The social media platform will remove reported fake accounts that do not pass the authenticity checks

Recent reports suggest that duplicate Facebook accounts are emerging out of nowhere following protests against the anti-terror bill. It has been said that these accounts belong to students, journalists, and even private individuals.

According to authorities and student publications, most of the fake accounts were created by students from academic institutions such as the University of the Philippines (UP), the Polytechnic University of the Philippines, De La Salle University, and the University of Santo Tomas.

The UP Office of the Student Regent reported that the first cases of these fake accounts came from UP Cebu where protesters were arrested on Friday.

UP assured that they are working with the National Privacy Commission (NPC) to help victims of fake and dummy accounts. The Cybersecurity Philippines group warned that if there was a problem with fake accounts, it would immediately report them to the NPC.
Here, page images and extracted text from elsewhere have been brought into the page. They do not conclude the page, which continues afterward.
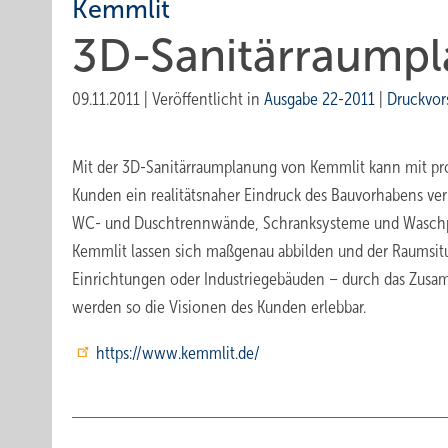
Kemmlit
3D-Sanitärraump
09.11.2011
|
Veröffentlicht in
Ausgabe 22-2011
|
Druckvor
Mit der 3D-Sanitärraumplanung von Kemmlit kann mit p
Kunden ein realitätsnaher Eindruck des Bauvorhabens verm
WC- und Duschtrennwände, Schranksysteme und Waschplä
Kemmlit lassen sich maßgenau abbilden und der Raumsitua
Einrichtungen oder Industriegebäuden – durch das Zusam
werden so die Visionen des Kunden erlebbar.
https://www.kemmlit.de/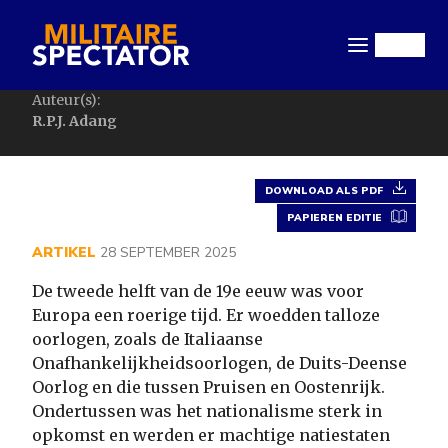
Overslaan
en
Menu
naar
de
Auteur(s):
inhoud
R.P.J. Adang
gaan
DOWNLOAD ALS PDF
PAPIEREN EDITIE
ARTIKEL
28 SEPTEMBER 2025
De tweede helft van de 19e eeuw was voor
Europa een roerige tijd. Er woedden talloze
oorlogen, zoals de Italiaanse
Onafhankelijkheidsoorlogen, de Duits-Deense
Oorlog en die tussen Pruisen en Oostenrijk.
Ondertussen was het nationalisme sterk in
opkomst en werden er machtige natiestaten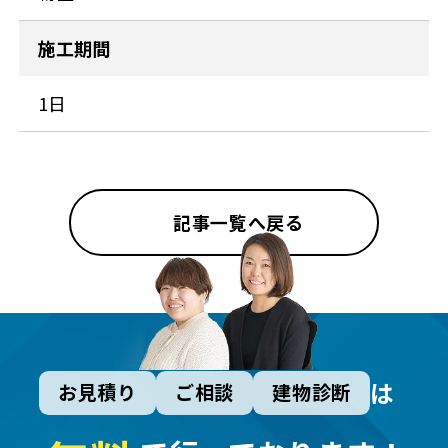
施工期間
1日
記事一覧へ戻る
は
お見積り
ご相談
建物診断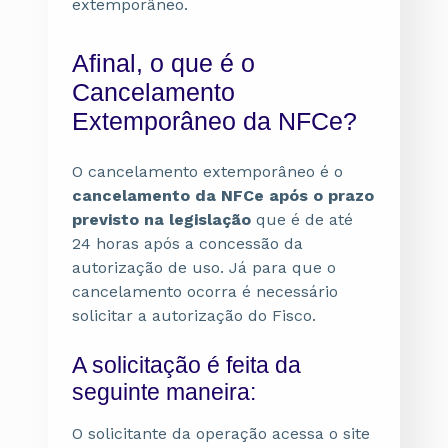
extemporâneo.
Afinal, o que é o
Cancelamento
Extemporâneo da NFCe?
O cancelamento extemporâneo é o
cancelamento da NFCe após o prazo
previsto na legislação
que é de até
24 horas após a concessão da
autorização de uso. Já para que o
cancelamento ocorra é necessário
solicitar a autorização do Fisco.
A solicitação é feita da
seguinte maneira:
O solicitante da operação acessa o site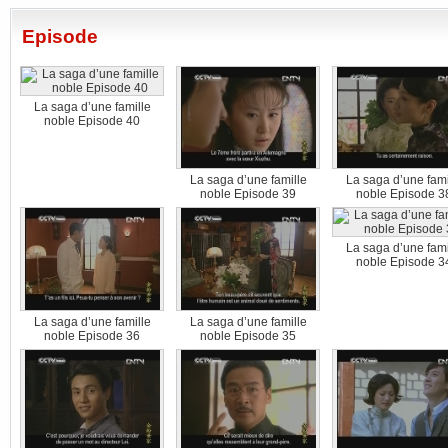
Episode
La saga d’une famille
noble Episode 40
La saga d’une famille
La saga d’une fami
noble Episode 39
noble Episode 3
La saga d’une fami
noble Episode 3
La saga d’une famille
La saga d’une famille
noble Episode 36
noble Episode 35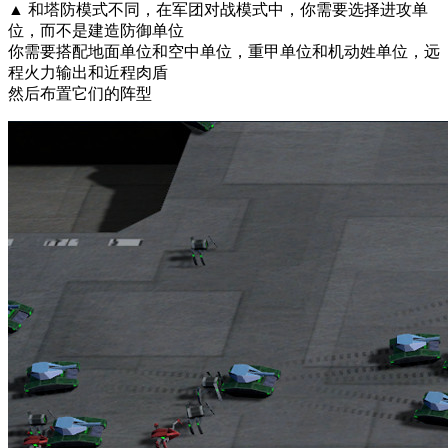
▲ 和塔防模式不同，在军团对战模式中，你需要选择进攻单
位，而不是建造防御单位
你需要搭配地面单位和空中单位，重甲单位和机动姓单位，远
程火力输出和近程肉盾
然后布置它们的阵型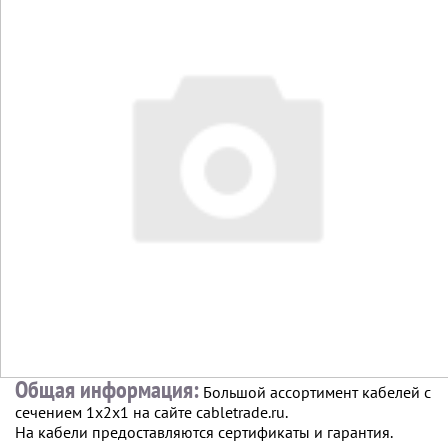
Общая информация:
Большой ассортимент кабелей с
сечением 1х2х1 на сайте cabletrade.ru.
На кабели предоставляются сертификаты и гарантия.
In addition, the NPC has announced that it is monitoring fake accounts and reporting them to Facebook.

Justice Secretary Menardo Guevarra has expressed concerns about the creation of fake accounts and directed the Department of Justice’s cybercrime office to contact the National Bureau of Investigation and the Philippine National Police cybercrime units to investigate the incident.

Facebook also confirmed on Sunday that it is working with the Philippines in going after fake accounts after the issue of students creating fake accounts. The social media platform will remove reported fake accounts that do not pass the authenticity checks.

“We encourage people to report any accounts they believe may be inauthentic via our easy-to-use reporting tools,” Facebook said.

It revealed that the company invests millions of dollars and deploys sophisticated technology to proactively identify and remove fake accounts from Facebook.

However, only 5 percent of its worldwide monthly active users (MAU) are fake.

Facebook said that in its latest Community Standards Enforcement Report released last month, the company removed 1.7 billion fake accounts from Facebook globally in the first quarter.

“Thanks to the use of sophisticated technology, we were able to proactively identify 99.7% of these accounts before anyone reported them to us,” Facebook added.

The data provided does not include the millions of attempts to create fake accounts that it blocks at the time of account creation.